On the LPGA Tour, she reached her goal of capturing not only the Rolex Player of the Year, but she locked it up with five events remaining on the schedule. She also became the youngest player to win the award in back-to-back seasons. That same year, Tseng secured the Vare Trophy for the lowest scoring average of the season at 69.66 and led the Tour in every major statistical category; birdies, rounds under par, rounds in the 60s, top 10 finish percentage and average driving distance. She also topped the Official Money List.
Tseng’s seven victories in a single season is more than any other player of the decade. Inbee Park won six times in 2013.
The latter half of the decade has continued to reveal glimpses of the Yani of old. In 2015, she finished runner-up three times. In 2018, she opened with a 66 in Ohio to take a share of the early lead on day one but faded on the weekend. After that round and following each glimmer of brilliance over the last five years, journalists delicately dance around one pervasive question. What happened to the once unbeatable superstar?

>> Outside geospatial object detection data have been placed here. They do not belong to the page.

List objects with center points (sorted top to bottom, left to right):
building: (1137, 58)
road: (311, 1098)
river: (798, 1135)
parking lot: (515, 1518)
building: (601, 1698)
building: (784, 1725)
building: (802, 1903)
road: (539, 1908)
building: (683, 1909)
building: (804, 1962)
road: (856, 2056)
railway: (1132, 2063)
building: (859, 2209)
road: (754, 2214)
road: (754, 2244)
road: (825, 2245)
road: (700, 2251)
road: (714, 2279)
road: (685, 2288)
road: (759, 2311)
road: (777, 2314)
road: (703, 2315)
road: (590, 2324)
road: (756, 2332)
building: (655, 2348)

“The success came too quickly,” Tseng admitted in 2018. She wasn’t ready for what she achieved or what it took to maintain that success.

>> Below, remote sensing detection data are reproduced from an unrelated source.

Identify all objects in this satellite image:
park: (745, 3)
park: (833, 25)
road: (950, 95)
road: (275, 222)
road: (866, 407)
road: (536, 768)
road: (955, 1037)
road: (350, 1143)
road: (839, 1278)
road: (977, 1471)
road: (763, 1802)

In Feb. 2011, Tseng became the first player from Chinese Taipei to reach No. 1 in the Rolex Rankings. She held the spot for 109 consecutive weeks, second only to Lorena Ochoa who held the ranking for 158 weeks.
But having ascended to the top of the world, she didn’t know where to go from there. How did she stay atop the rankings? That was an answer that escaped her and one in which she hoped Sorenstam could shed some light. In 2014, it was reported that the Hall of Famer simply told her to keep trying to be No. 1. That was easier said than done for Tseng, who struggled with the expectations she put on herself.
“I’ve tried everything,” Tseng said during the 2015 U.S. Women’s Open. “I feel like I tried to be good. That the world No. 1 needed to do more, to be better.”
Lewis, who held off Tseng at the 2011 ANA Inspiration, overtook the No. 1 spot in the Rolex Rankings. To date, Tseng has not returned to the top of the rankings. Currently, she is ranked No. 652 in the world.
Now 30, Tseng sits just four points shy of qualifying for the LPGA Tour Hall of Fame with 23 of the 27 requisite points, having already met the 10-year membership requirement on Tour.
In 2018, Tseng remained optimistic about her game but continued to point to her mental game as the source of her struggles.
“Try to be myself, I think that’s a big point for me,” Tseng said last season. “Play the way I play. Do the things I really love to do and just not thinking too much. Try not to be someone else.”
Who else could she possibly have wanted to be?
There was a time, not long ago, that every golfer in the world wanted to be just like Yani Tseng.